What the task requires: Pick up the article on the Buffalo shooting and far-right extremism after its last sentence, and keep writing it in the same style.

Text under study:

----------

After Buffalo shooting, experts question whether America can face its far-right extremism problem
Federal security agencies have been sounding the alarm on white supremacists.
Within the pages of the alleged Buffalo shooter's plan to attack a Buffalo, New York supermarket, he described the radical ideals he said he cultivated on the internet.
It included racist and antisemitic rants reminiscent of the sentiments espoused by shooters who committed similar atrocities in El Paso, Texas, and Charleston, South Carolina, in recent years, according to an ABC News review of the document.
Federal security agencies have increasingly sounded the alarm on white supremacists and other far-right-wing extremists as a "significant domestic terrorism threat."
However, experts on hate in the U.S. said this most recent mass shooting highlights how little the country has done in reckoning with the growing danger of white supremacy in this country.
"We've had too many wake-up calls at this point for me to feel confident that we're going to suddenly change the current path that we are on," Michael Edison Hayden, a senior investigative reporter at the Southern Poverty Law Center, told ABC News.
White supremacists don't just look like white-hooded Ku Klux Klan members from the history books, experts said.
Radicalization can occur anywhere and without a particular group or organization to belong to thanks to the internet and the normalization of hateful rhetoric in media, experts said. It's given right-wing extremism an environment to thrive and grow.
"We better understand this is a clear and present danger to American democracy," Marc Morial, president of civil rights organization National Urban League, told ABC News.

----------

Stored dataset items
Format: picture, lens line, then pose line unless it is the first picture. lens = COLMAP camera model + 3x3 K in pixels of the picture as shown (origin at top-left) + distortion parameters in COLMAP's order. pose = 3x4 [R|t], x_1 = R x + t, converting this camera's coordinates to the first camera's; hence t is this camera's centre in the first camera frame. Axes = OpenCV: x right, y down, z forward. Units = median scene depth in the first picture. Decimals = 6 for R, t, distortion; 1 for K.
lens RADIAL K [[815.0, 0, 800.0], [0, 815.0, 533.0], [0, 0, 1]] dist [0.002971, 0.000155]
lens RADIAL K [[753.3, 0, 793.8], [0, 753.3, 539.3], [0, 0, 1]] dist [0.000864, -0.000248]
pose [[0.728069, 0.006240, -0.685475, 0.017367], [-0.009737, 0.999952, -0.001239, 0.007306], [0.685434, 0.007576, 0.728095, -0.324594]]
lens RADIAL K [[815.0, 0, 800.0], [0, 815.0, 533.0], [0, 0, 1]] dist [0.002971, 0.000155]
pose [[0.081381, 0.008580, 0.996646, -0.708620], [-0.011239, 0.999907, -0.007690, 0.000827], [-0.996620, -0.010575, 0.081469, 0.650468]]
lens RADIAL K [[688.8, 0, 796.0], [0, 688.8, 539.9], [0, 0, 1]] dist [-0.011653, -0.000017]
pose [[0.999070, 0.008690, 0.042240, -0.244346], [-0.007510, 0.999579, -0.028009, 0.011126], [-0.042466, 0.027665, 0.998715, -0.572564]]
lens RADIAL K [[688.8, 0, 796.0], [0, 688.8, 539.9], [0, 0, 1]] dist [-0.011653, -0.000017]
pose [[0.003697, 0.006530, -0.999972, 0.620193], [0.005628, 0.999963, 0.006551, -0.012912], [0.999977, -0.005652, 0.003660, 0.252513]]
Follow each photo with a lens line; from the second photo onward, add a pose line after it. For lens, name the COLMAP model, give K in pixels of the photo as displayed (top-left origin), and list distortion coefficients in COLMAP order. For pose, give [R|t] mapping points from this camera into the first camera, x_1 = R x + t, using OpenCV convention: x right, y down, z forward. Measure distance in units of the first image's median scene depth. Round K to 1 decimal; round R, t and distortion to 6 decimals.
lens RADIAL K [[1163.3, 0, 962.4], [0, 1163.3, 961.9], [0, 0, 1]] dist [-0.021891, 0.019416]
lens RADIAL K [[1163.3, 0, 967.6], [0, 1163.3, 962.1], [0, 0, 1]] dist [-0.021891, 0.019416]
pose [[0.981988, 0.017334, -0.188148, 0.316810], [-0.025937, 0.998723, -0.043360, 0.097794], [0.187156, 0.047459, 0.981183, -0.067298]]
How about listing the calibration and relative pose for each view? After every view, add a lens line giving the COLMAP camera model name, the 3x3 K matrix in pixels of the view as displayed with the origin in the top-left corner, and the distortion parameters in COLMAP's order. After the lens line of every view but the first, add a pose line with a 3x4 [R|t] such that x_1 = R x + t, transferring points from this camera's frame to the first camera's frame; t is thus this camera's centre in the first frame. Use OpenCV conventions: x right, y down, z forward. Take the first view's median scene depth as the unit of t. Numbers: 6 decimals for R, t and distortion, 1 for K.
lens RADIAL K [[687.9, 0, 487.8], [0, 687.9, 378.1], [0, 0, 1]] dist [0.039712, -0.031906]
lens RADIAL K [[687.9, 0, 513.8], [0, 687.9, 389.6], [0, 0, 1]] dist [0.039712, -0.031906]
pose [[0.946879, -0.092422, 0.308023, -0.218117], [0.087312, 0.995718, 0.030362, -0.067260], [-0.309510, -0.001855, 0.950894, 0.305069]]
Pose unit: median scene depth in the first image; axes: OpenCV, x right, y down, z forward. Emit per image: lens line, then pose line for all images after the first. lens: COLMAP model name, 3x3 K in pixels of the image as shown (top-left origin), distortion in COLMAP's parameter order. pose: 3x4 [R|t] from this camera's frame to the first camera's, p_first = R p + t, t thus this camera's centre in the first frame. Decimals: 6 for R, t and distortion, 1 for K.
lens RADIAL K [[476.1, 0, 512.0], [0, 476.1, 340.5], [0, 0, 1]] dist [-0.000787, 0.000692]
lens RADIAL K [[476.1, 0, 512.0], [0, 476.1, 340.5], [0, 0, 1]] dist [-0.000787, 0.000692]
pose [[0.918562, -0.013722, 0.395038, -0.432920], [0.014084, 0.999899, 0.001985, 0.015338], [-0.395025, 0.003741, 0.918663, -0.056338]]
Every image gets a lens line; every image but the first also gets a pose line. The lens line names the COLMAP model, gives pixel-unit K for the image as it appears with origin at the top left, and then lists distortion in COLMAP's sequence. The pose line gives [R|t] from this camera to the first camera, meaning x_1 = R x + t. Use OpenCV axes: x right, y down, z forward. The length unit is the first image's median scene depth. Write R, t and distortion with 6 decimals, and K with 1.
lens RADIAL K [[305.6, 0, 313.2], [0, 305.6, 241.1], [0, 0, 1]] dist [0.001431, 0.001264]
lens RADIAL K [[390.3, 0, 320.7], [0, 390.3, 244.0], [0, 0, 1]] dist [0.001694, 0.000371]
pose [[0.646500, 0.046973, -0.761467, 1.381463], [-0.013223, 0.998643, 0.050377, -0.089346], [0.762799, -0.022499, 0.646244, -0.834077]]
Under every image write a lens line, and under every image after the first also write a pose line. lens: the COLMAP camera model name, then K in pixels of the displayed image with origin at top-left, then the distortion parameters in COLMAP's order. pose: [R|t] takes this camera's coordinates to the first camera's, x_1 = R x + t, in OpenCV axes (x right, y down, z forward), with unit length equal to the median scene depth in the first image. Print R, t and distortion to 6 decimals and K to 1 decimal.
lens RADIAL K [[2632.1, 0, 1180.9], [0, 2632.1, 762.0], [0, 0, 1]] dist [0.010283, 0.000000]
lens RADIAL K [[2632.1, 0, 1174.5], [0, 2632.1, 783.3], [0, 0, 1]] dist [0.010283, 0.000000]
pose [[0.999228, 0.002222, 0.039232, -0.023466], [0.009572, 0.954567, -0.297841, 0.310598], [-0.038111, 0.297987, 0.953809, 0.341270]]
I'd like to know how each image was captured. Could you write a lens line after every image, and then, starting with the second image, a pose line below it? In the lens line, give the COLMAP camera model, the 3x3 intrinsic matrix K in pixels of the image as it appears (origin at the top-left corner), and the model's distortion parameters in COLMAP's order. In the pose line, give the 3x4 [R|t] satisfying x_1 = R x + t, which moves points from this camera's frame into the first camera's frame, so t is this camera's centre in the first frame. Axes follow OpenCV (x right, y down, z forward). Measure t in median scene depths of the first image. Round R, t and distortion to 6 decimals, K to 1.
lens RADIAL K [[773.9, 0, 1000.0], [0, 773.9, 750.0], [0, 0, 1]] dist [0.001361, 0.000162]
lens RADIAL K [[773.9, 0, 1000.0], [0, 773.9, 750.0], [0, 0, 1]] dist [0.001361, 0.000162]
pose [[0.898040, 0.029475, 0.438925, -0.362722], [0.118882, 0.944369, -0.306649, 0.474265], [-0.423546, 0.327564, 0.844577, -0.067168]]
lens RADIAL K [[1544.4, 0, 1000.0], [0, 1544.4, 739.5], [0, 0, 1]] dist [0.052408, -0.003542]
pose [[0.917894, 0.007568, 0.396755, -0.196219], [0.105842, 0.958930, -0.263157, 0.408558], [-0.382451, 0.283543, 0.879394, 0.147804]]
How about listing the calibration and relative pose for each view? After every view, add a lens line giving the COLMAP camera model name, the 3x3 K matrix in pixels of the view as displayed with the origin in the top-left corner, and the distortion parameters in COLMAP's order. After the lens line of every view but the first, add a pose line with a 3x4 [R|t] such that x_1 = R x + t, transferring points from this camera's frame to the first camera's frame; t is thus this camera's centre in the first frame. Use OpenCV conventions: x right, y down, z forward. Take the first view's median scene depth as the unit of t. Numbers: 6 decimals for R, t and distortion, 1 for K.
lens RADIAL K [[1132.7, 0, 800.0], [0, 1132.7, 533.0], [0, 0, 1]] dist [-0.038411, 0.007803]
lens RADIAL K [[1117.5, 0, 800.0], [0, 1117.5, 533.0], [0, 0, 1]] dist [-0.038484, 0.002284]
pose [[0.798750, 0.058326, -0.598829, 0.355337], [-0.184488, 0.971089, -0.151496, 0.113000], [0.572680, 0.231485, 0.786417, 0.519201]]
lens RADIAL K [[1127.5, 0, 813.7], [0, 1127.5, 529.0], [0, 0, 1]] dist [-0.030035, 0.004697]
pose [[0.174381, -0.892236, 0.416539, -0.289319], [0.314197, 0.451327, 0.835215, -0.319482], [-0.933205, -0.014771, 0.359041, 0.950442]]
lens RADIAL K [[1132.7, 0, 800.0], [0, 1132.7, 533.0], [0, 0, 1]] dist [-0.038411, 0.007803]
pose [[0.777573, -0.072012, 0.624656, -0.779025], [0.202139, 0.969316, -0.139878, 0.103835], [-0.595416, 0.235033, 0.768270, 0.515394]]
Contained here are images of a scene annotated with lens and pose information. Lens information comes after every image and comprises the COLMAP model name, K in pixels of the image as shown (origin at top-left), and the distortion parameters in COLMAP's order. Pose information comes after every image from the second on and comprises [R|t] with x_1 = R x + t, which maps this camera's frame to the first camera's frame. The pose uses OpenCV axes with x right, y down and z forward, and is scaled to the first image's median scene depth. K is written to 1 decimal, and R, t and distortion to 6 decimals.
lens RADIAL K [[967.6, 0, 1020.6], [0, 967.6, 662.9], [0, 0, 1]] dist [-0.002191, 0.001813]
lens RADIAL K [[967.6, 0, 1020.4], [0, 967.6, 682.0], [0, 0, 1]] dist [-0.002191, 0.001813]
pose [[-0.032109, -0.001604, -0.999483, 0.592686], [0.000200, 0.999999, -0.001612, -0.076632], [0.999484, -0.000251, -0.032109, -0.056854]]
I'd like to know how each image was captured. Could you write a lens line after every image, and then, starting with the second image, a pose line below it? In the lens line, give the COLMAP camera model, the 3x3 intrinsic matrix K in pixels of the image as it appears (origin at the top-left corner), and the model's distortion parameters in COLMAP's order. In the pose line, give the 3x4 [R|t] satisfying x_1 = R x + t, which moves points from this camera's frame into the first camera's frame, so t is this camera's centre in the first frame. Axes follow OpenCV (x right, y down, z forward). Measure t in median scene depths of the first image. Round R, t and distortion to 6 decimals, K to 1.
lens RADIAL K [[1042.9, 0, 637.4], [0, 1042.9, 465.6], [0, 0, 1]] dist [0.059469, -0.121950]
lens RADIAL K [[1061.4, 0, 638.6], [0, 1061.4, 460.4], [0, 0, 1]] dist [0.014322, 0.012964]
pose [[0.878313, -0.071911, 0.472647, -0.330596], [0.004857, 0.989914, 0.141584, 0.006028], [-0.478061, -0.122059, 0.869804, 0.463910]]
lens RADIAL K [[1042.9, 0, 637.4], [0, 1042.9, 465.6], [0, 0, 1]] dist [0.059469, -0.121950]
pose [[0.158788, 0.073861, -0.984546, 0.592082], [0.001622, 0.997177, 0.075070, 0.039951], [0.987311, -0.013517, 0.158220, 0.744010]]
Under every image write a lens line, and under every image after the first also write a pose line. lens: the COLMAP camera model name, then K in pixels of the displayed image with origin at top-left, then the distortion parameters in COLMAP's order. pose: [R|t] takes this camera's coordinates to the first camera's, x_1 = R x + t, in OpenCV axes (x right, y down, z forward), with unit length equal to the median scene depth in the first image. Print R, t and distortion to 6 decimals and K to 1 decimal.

----------

Expected answer:
The Center for Strategic and International Studies (CSIS), a nonprofit policy research organization, found that alleged right-wing attacks and plots have accounted for the majority of all U.S. terrorist incidents since 1994.
"The last two years -- 2021 and 2020 -- were the highest recorded years of domestic terrorism, plots and attacks, so the trends are pretty concerning," CSIS Senior Vice President Seth Jones said in an interview with ABC News.
However, Jones said the federal government needs to do a better job collecting and releasing data on domestic terrorist attacks and plots and informing Americans about the severity of right-wing extremism.
There is no public release of such information, he said, which has made it very difficult for Americans to understand the gravity of this problem.
Since 2014, CSIS found that these attacks have been on the rise. Simultaneously, hate crimes have also been on the rise, particularly anti-Black, anti-immigrant and antisemitic attacks, according to FBI data.
"It's a movement of hatred and violence," Morial said. "This is not someone just ranting on the internet."
The normalization of white supremacy and the growing divisive rhetoric of the far-right, Hayden and Morial said, serves to exploit the concerns of vulnerable populations regarding social issues, score political points, and win gains for people in power.
"As long as very wealthy people are willing to exploit these feelings of anger in the country, this is going to keep happening," Hayden said.
"The reality is, they know what they're doing when they bring up great replacement theory on the air," Hayden continued. "They know what they're doing when they dehumanize immigrants. They know what kind of effect it's going to have on people who are already predisposed to being mistrustful and frightened."
Experts said there are two routes to combatting white supremacist extremism in America -- personally and through policy.
For example, experts say America's gun violence problem has only made racist violence more deadly. White supremacy has been the motive behind several fatal mass shootings in recent years, past ABC News reporting shows. Experts recommend gun control efforts as a potential solution to deadly extremism.
"This is a deep-seated challenge in the United States, particularly in a culture where individuals have such easy access to guns," Jones said. "That's the difference, frankly, between the U.S. and Europe right now, which also has a significant white supremacist challenge in Germany, the U.K., several Nordic countries. What they don't have, though, is easy access to guns."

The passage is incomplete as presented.